Honestly, the psychological freedom was higher. Less overtime pressure, no need to get dragged into office politics. The perception of "they're leaving when the contract ends anyway" was actually a relief sometimes. I just had to write good code.

It was also an advantage when switching jobs. "Left due to contract expiration" is a clean reason for leaving. Much easier to explain in interviews than a voluntary resignation.

The Full-Time Conversion Trap

After one year, I was expecting the conversion to full-time. Instead, the company said they'd extend my contract by 6 months. No full-time headcount available, apparently. I wasn't prepared to go elsewhere, so I accepted and spent another 6 anxious months.

I finally got converted at the 18-month mark. But even after conversion, my salary was set at the level of a new full-time hire. My 18 months of experience weren't properly reflected. I should have negotiated, but I was thinking "I should be grateful they converted me" and just accepted it. That was a mistake.

Staffing Agency Contracts Are Another Story

A friend worked 2 years as a staffing agency contractor at a large corporation.
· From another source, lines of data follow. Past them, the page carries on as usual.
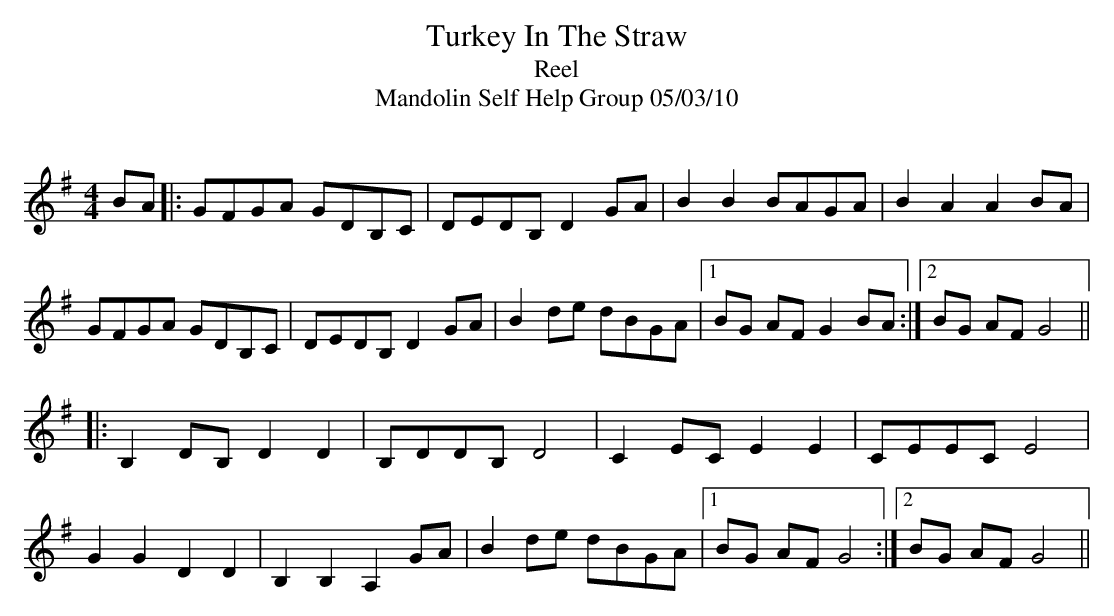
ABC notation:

X:1
T:Turkey In The Straw
T:Reel
T:Mandolin Self Help Group 05/03/10
Q:160
M:4/4
L:1/8
K:G
BA |: GFGA GDB,C | DEDB, D2 GA | B2 B2 BAGA | B2 A2 A2 BA |
GFGA GDB,C | DEDB, D2 GA | B2 de dBGA |1 BG AF G2 BA :|2 BG AF G4 ||
|: B,2 DB, D2 D2 | B,DDB, D4 | C2 EC E2 E2 | CEEC E4 |
G2 G2 D2 D2 | B,2 B,2 A,2 GA | B2 de dBGA |1 BG AF G4 :|2 BG AF G4 ||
Same office, same project, but the full-time employees had different colored ID badges and different cafeteria prices. During the year-end awards ceremony, contractors had no seats and had to skip it. He was technically well-respected, but he had no sense of belonging.

This varies by company, though. Some treat contractors equally, others draw a clear line.

Full-Time Isn't Always the Answer

As you gain experience, there comes a point where contract rates exceed full-time salaries. At the senior level, some freelance contractors make 8-12 million won per month. That's over 100 million annually. Of course, you're on your own for insurance, retirement contributions, and paid leave.

It's really a matter of choice. Want stability? Go full-time. Want flexibility? Go contract. But for juniors, full-time is genuinely better for growth. Training opportunities, participation in long-term projects, building an internal network — these often require full-time status.

If I were starting my career over? I'd probably look for full-time first, but if I couldn't find one, I'd take a contract role. Better than a gap on the resume.